Friday, 29 June 2012

Development of preschoolers


Power struggles among preschool children is a common occurrence. It may be difficult to deal with but children who take part in power struggles are displaying behaviour that is appropriate for their age. They are learning about their own thoughts, feelings and behaviour and also that their feelings can be different from those of adults. While you may find the behaviour of your child frustrating keep in mind that children are constantly exploring their world in different ways to develop and grow. Testing the limits of your endurance is one way in which they explore the environment they live in. Make sure you set firm rules for them to know their limits and as far as possible make them stick to those limits. The sooner the children learn that you are not going to give in the lesser power struggles you will encounter. Manage your child’s schedule and environment to avoid any kind of power struggles. Also develop a positive caring relationship with your child. In this situation your authority will be taken seriously. To do this have clear and simple rules and follow these rules consistently. Here are some suggestions for avoiding power struggles and dealing with them if they do occur.

Be clear and concise about what you expect or do not expect from your child and also clearly tell him about the consequences of not doing as told. For example you could tell your child, “I will read a story to you, after you have kept your books in place.” Be firm about the consequence of not doing as told and don’t give in to any amount of whining or crying, this will convey to the child that he is expected to do as told and he will also not try to get his way by throwing tantrums. This will ensure proper behaviour not just in childhood but will carry on to adolescence.

Don’t get caught up in the web of arguments and explanations. If you want your child to stop playing and come home and your child refuses to obey then you will have to pick your child and bring him home no matter how much your child whines or cries. Don’t worry even if you feel embarrassed in front of other parents. Your goal is to discipline your child and not to look like the perfect parent in front of other parents.
Avoid making threats especially those that you won’t follow through.  Threatening your child will stop you from developing a trusting, caring and positive relationship with your child. It will also teach your child that you are not serious about enforcing the consequences you threatened him with. This will stop your child from taking you seriously.

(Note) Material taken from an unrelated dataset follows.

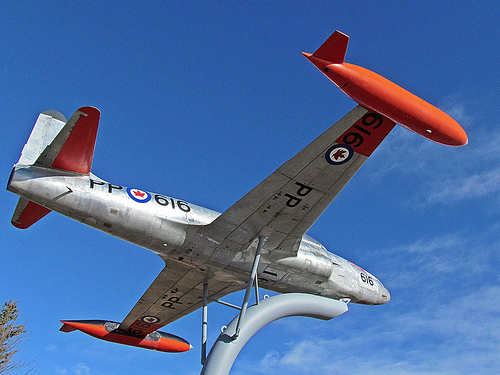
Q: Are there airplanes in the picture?
A: Yes, there is an airplane.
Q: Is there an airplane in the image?
A: Yes, there is an airplane.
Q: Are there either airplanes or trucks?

If you have set up a routine follow it as consistently as possible. If you stick to a routine that you have set children know what they should expect and what is expected from them.

Avoid creating situations that lead to power struggles. For example if your child insists on watching television while he is getting dressed for the school, make a rule that the television will not be switched on unless he is dressed.

Do not seem like you are winning a power struggle and once in a while it is good to give in especially if the power struggle does not involve your child’s safety or security.